The devastating effects of xylazine, also known as "tranq," "tranq dope," and "zombie drug," are wreaking havoc in major cities across the nation. It can cause the user's skin to rot.

The substance was used to cut heroin, but more recently, it has been found in fentanyl and other illegal drugs. It seemed to first emerge in Philadelphia before moving west to San Francisco and Los Angeles.

Xylazine, a non-opioid approved for veterinary use by the Food and Drug Administration (FDA), is unsafe for human consumption, and those who overdose on it do not react to naloxone, also known as Narcan, the most widely used overdose reversal medication.

Xylazine is FDA-approved for use in animals as a sedative and pain reliever. Xylazine is not safe for use in humans and may result in serious and life-threatening side effects that appear to be similar to those commonly associated with opioid use, making it difficult to distinguish opioid overdoses from xylazine exposure.

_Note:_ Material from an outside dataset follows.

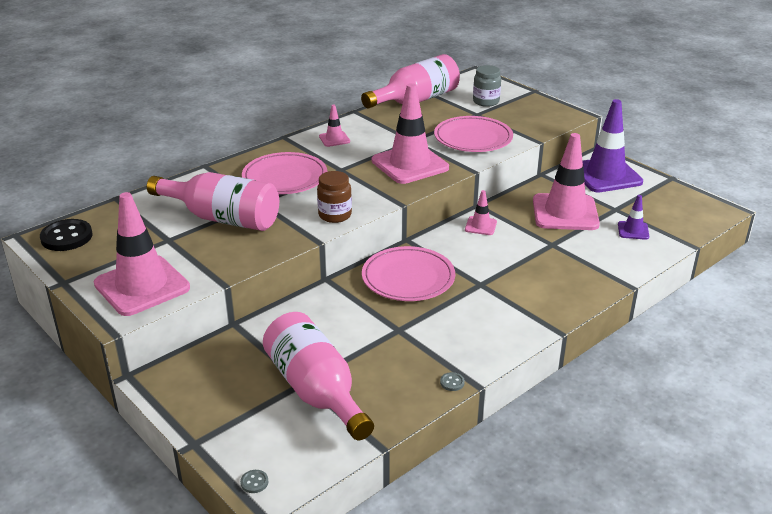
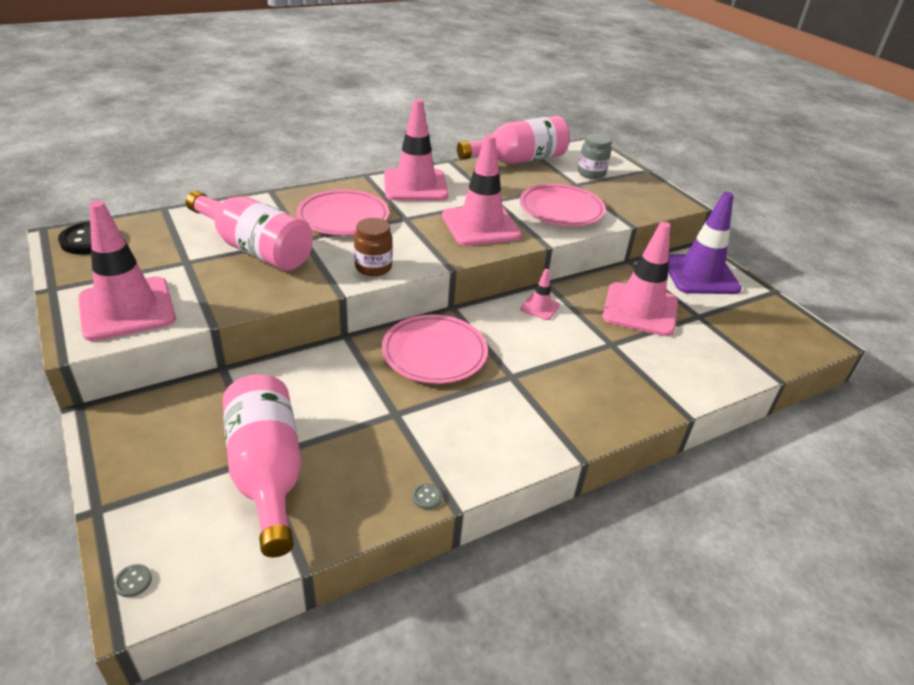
camera: 10 degrees right, 5 degrees up
(334, 139) = (415, 186): pink traffic cone -> pink traffic cone, size x2.19
(633, 230) = (711, 346): purple traffic cone -> none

However, we do not know if side effects from xylazine exposure can be reversed by naloxone. Since we do not know if reversal agents regularly used in veterinary medicine (e.g., yohimbine hydrochloride, tolazoline hydrochloride) are safe or effective in humans, they should not be used, according to FDA.

With repetitive exposure, xylazine can result in sedative-like symptoms like excessive sleepiness and respiratory depression and even raw wounds that can quickly become serious and spread rapidly.

If left unchecked, the crusty ulcerations, which can develop into dead skin called eschar, may require amputation.

"Tranq" falls into a perplexing and horrifying gray area because it is not classified as a controlled substance for people or animals; hospitals hardly ever test for it with regular toxicology screenings.

One Philadelphia user abruptly developed xylazine-specific wounds close to her injection sites for opioids last month.

"I'd wake up in the morning crying because my arms were dying," Tracey McCann, 39, told the New York Times.

90% of the lab-tested drug samples from 2021, according to the city, contained xylazine, which raises the risk of an overdose when mixed with other illegal substances.

However, the deadly mix of drugs is what makes xylazine appealing; with the aid of "tranq," the opioid high from drugs like fentanyl is prolonged.

"It's too late for Philly," Shawn Westfahl, an outreach worker with Prevention Point Philadelphia, told. "Philly's supply is saturated. If other places around the country have a choice to avoid it, they need to hear our story."

People with substance use disorders who become dependent on the drug that turns users into zombies think the newly discovered substance eliminated "any kind of pleasure" associated with being high.

"Tranq is basically zombifying people's bodies. Until nine months ago, I never had wounds. Now, there are holes in my legs and feet," Sam, 28, told Sky News.

Concerning "tranq" trends have emerged as the New York City Department of Health recorded 2,668 overdose deaths in the city in 2021. Experts caution that xylazine may make the current drug pandemic worse.

The prevalence of the drug, in the opinion of Dr. Gary Tsai, head of substance abuse prevention and control at the LA County Department of Public Health, "would increase deaths from overdoses."

A report from 2022 claims that xylazine has been found in 36 states. The substance was discovered in 25% of samples just in New York City.

The San Francisco Department of Health reported earlier this month that four overdose victims had low amounts of xylazine in their systems, indicating that the drug may be concealed in drugs that users are unaware of.